Йорн помолчал – он нередко, прячась за клубами дыма, выдерживал долгую паузу. Я знал, что в таких случаях нельзя оплошать. Он молчит, и ты молчи. Только не торопи его. Жди. Он каким-то шестым чувством улавливал изменение тона, малейшую дрожь в голосе, любую фальшь. Не раз и не два я видел, как собеседник выдавал себя и позорно проигрывал в этой игре в ложь и правду.

– Как это умер?

– Умер и умер. Тебя это удивляет? Меня – так нет: это ты его убил!..

– Полегче, полегче, малыш Гвен, осади назад…

– Ты так напичкал его можжевеловой, что он ослеп. И ты же, если мне не изменяет память, снова подсадил его на эту пакость, на солирис… Он больше не мог без него обойтись. От этого и умер. И ты еще имеешь наглость говорить мне, что я сбыл его с рук…

– Полегче, я сказал…

– Почему это я всегда должен помалкивать? Нравится тебе, когда другим плохо, а? Ладно, буду молчать в тряпочку, но от этого ничего не изменится, все равно он умер из-за тебя. Если бы ты оставил нас в покое, он жил бы у меня еще много лет.

Йорн наклонился вперед; глаза чернели в щелках век, как два ружейных дула. Я и бровью не повел. Его взгляд сместился в сторону в поисках другого угла атаки, потом вновь устремился на меня, чуть смягчившись.

– Ты хотя бы не потерял своих способностей?

– Вроде нет…

– Вроде?

На миг передо мной замаячила свобода. А что, если и в самом деле сказать ему, что я не могу больше лечить… но нет, его не проведешь. Волна грусти захлестнула меня, когда я единым духом выпалил ответ:

– Я уверен, что нет. От Даера больше не было пользы. Уже давно. Он почти все время давил храпака. Но он был… Он…

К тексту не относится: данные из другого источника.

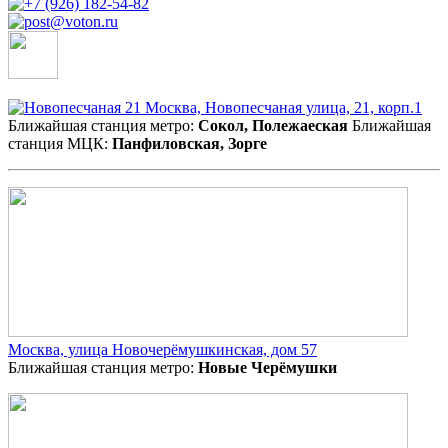
Москва, Новопесчаная улица, 21, корп.1
Ближайшая станция метро:
Сокол, Полежаеская
Ближайшая
станция МЦК:
Панфиловская, Зорге
Москва, улица Новочерёмушкинская, дом 57
Ближайшая станция метро:
Новые Черёмушки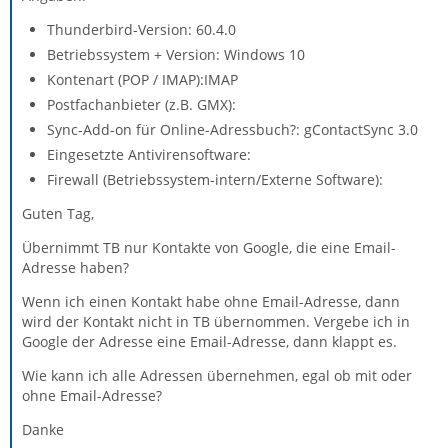
Thunderbird-Version: 60.4.0
Betriebssystem + Version: Windows 10
Kontenart (POP / IMAP):IMAP
Postfachanbieter (z.B. GMX):
Sync-Add-on für Online-Adressbuch?: gContactSync 3.0
Eingesetzte Antivirensoftware:
Firewall (Betriebssystem-intern/Externe Software):
Guten Tag,
Übernimmt TB nur Kontakte von Google, die eine Email-
Adresse haben?
Wenn ich einen Kontakt habe ohne Email-Adresse, dann
wird der Kontakt nicht in TB übernommen. Vergebe ich in
Google der Adresse eine Email-Adresse, dann klappt es.
Wie kann ich alle Adressen übernehmen, egal ob mit oder
ohne Email-Adresse?
Danke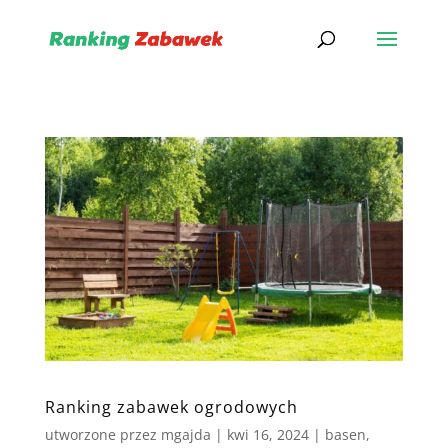
Ranking zabawek ogrodowych
utworzone przez
mgajda
|
kwi 16, 2024
|
basen
,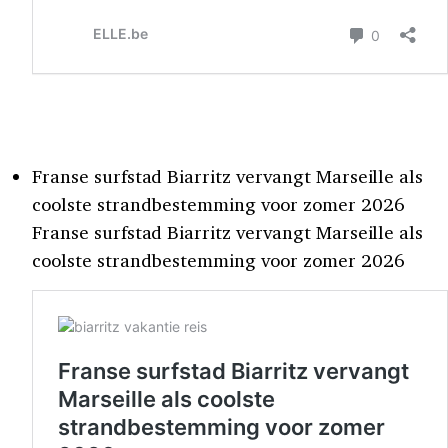
Franse surfstad Biarritz vervangt Marseille als
coolste strandbestemming voor zomer 2026
Franse surfstad Biarritz vervangt Marseille als
coolste strandbestemming voor zomer 2026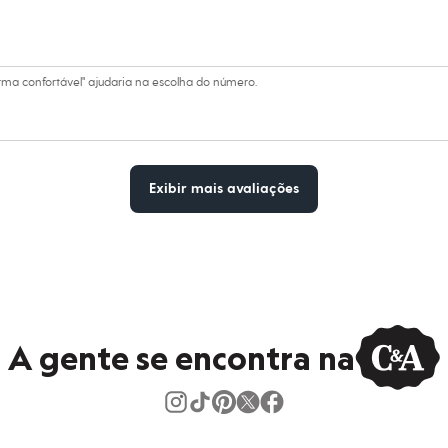
ma confortável" ajudaria na escolha do número.
Exibir mais avaliações
A gente se encontra na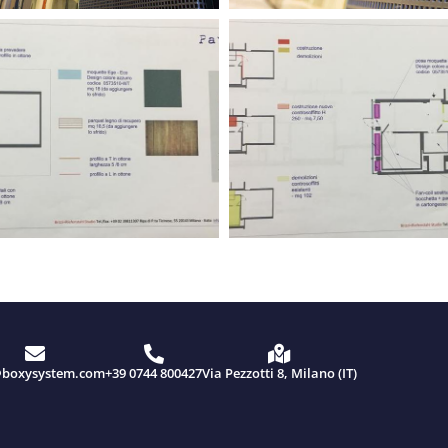
@boxysystem.com
+39 0744 800427
Via Pezzotti 8, Milano (IT)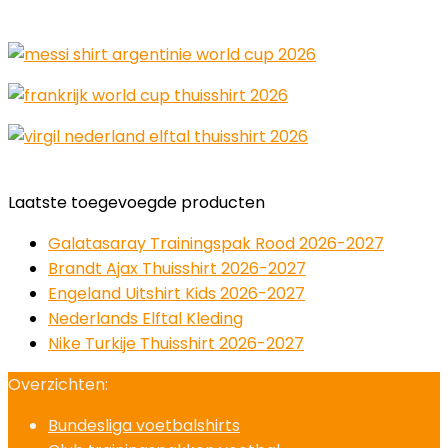
Laatste toegevoegde producten
Galatasaray Trainingspak Rood 2026-2027
Brandt Ajax Thuisshirt 2026-2027
Engeland Uitshirt Kids 2026-2027
Nederlands Elftal Kleding
Nike Turkije Thuisshirt 2026-2027
Overzichten:
Bundesliga voetbalshirts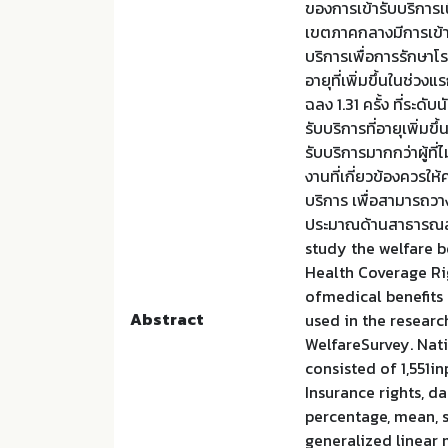
ของการเข้ารับบริการเ
เขตภาคกลางมีการเข้ารั
บริการเพื่อการรักษาโร
อายุที่เพิ่มขึ้นในช่วงแร
ฉลง 1.31 ครั้ง ที่ระดับ
รับบริการที่อายุเพิ่มขึ้น
รับบริการมากกว่าผู้ที่ไ
งานที่เกี่ยวข้องควรใ
บริการ เพื่อสามารถ
ประมาณด้านสาธารณสุข
study the welfare 
Health Coverage Rig
ofmedical benefits
Abstract
used in the resear
WelfareSurvey. Nati
consisted of 1,551i
Insurance rights, d
percentage, mean, 
generalized linear 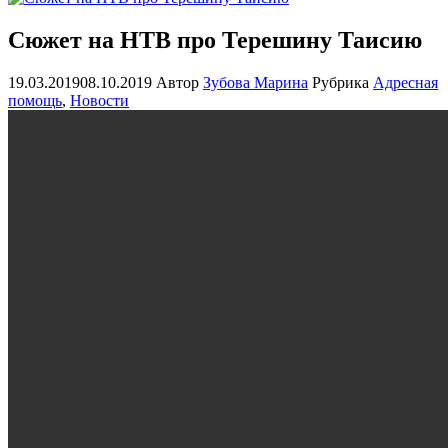
Сюжет на НТВ про Терешину Таисию
19.03.2019
08.10.2019
Автор
Зубова Марина
Рубрика
Адресная
помощь
,
Новости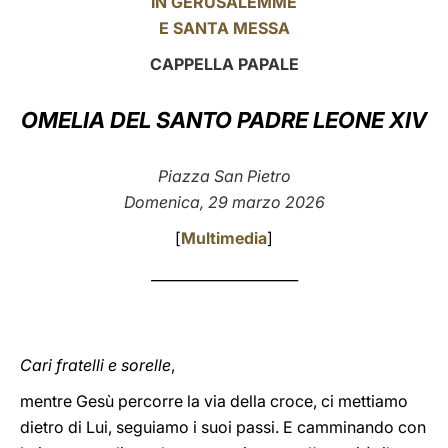
IN GERUSALEMME
E SANTA MESSA
LATINE
CAPPELLA PAPALE
OMELIA DEL SANTO PADRE LEONE XIV
Piazza San Pietro
Domenica, 29 marzo 2026
[
Multimedia
]
_____________________
Cari fratelli e sorelle
,
mentre Gesù percorre la via della croce, ci mettiamo
dietro di Lui, seguiamo i suoi passi. E camminando con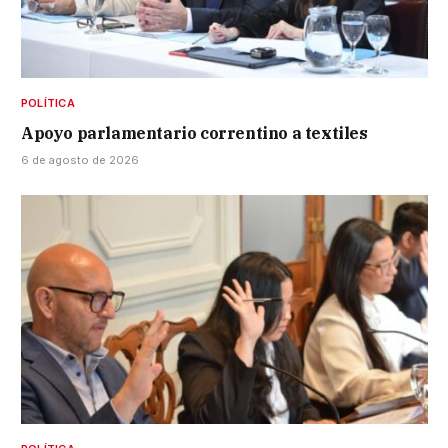
POLÍTICA
Apoyo parlamentario correntino a textiles
6 de agosto de 2026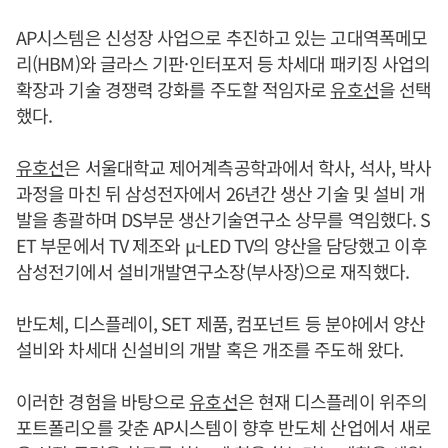
AP시스템은 신성장 사업으로 추진하고 있는 고대역폭메모
리(HBM)와 글라스 기판·인터포저 등 차세대 패키징 사업의
확장과 기술 경쟁력 강화를 주도할 적임자로
유호선
을 선택
했다.
유호선
은 서울대학교 제어계측공학과에서 학사, 석사, 박사
과정을 마친 뒤 삼성전자에서 26년간 생산 기술 및 설비 개
발을 총괄하며 DS부문 생산기술연구소 상무를 역임했다. S
ET 부문에서 TV 제조와 μ-LED TV의 양산을 담당했고 이후
삼성전기에서 설비개발연구소장(부사장)으로 재직했다.
반도체, 디스플레이, SET 제품, 컴포넌트 등 분야에서 양산
설비와 차세대 신설비의 개발 혹은 개조를 주도해 왔다.
이러한 경험을 바탕으로
유호선
은 현재 디스플레이 위주의
포트폴리오를 갖춘 AP시스템이 향후 반도체 산업에서 새로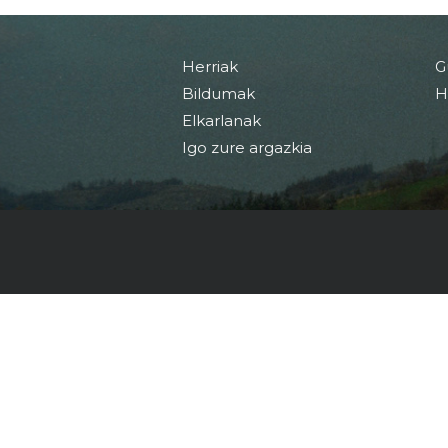
Herriak
G
Bildumak
H
Elkarlanak
Igo zure argazkia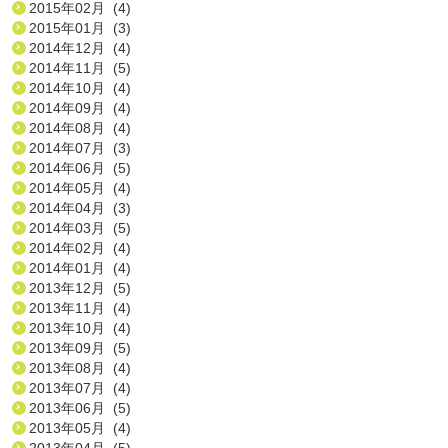
2015年02月 (4)
2015年01月 (3)
2014年12月 (4)
2014年11月 (5)
2014年10月 (4)
2014年09月 (4)
2014年08月 (4)
2014年07月 (3)
2014年06月 (5)
2014年05月 (4)
2014年04月 (3)
2014年03月 (5)
2014年02月 (4)
2014年01月 (4)
2013年12月 (5)
2013年11月 (4)
2013年10月 (4)
2013年09月 (5)
2013年08月 (4)
2013年07月 (4)
2013年06月 (5)
2013年05月 (4)
2013年04月 (5)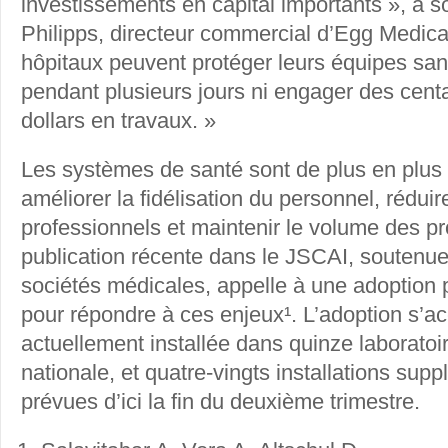
investissements en capital importants », a s
Philipps, directeur commercial d’Egg Medica
hôpitaux peuvent protéger leurs équipes san
pendant plusieurs jours ni engager des centa
dollars en travaux. »
Les systèmes de santé sont de plus en plus
améliorer la fidélisation du personnel, réduir
professionnels et maintenir le volume des p
publication récente dans le JSCAI, soutenue
sociétés médicales, appelle à une adoption
pour répondre à ces enjeux¹. L’adoption s’acc
actuellement installée dans quinze laboratoir
nationale, et quatre-vingts installations sup
prévues d’ici la fin du deuxième trimestre.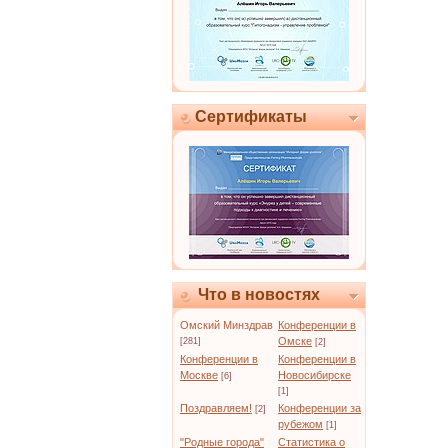
Сертификаты
Что в новостях
Омский Минздрав
Конференции в
Омске
[281]
[2]
Конференции в
Конференции в
Москве
Новосибирске
[6]
[1]
Поздравляем!
Конференции за
[2]
рубежом
[1]
"Родные города"
Статистика о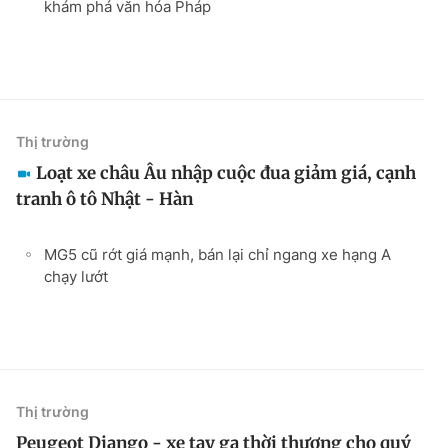
khám phá văn hóa Pháp
Thị trường
Loạt xe châu Âu nhập cuộc đua giảm giá, cạnh
tranh ô tô Nhật - Hàn
MG5 cũ rớt giá mạnh, bán lại chỉ ngang xe hạng A
chạy lướt
Thị trường
Peugeot Django - xe tay ga thời thượng cho quý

– Полно, Гвен. Это всего лишь пичуга. Возьми стул.

Он поднял руку, и трактирщик принес ему новую кружку.

– Сделай мне одолжение, выпей это залпом. Тебе надо взбодриться. Поговорим о другом. Как твои дела с папашей Абрахамом, успехи есть?

– Да, я справляюсь. Начинаю соображать, как это устроено по чертовым книгам, но, если хочешь мое мнение, всё это не стоит пяти минут наложения рук на больного.

– Смотри держи это при себе… Доктора не жалуют самонадеянных знахарей.

– Я не хочу быть доктором.

– Тебя никто не спрашивает. Продолжай работать и сдай экзамен. Выйдешь на новый уровень. И поверь мне, перед тобой откроются такие горизонты, каких ты себе даже не представляешь…

Назавтра Абрахам Стернис не сделал ни одного замечания по поводу моей рассеянности. Я клевал носом. Строчки плясали перед глазами… Под конец я попросил его снова дать мне посмотреть в подзорную трубу. Он с радостью согласился, вообразив, что пробудил во мне интерес к оптической науке. Эта область неизменно приводила его, обычно сдержанного, в почти лихорадочное возбуждение. Он тут же предложил мне помогать ему вести наблюдения по ночам и пустился в бесконечные рассуждения о созвездиях с названиями одно другого замысловатее. Я не отказывался, но он лишь попусту тратил слова… если начистоту, сидеть часами в обществе старого перечника, уткнувшись в созвездия только ради того, чтобы выстроить колонки цифр, – нет уж, увольте, у меня другие заботы… Какие, например? Гибель Даера, сожранного лисой. Дом в камышах… и черноволосая девушка.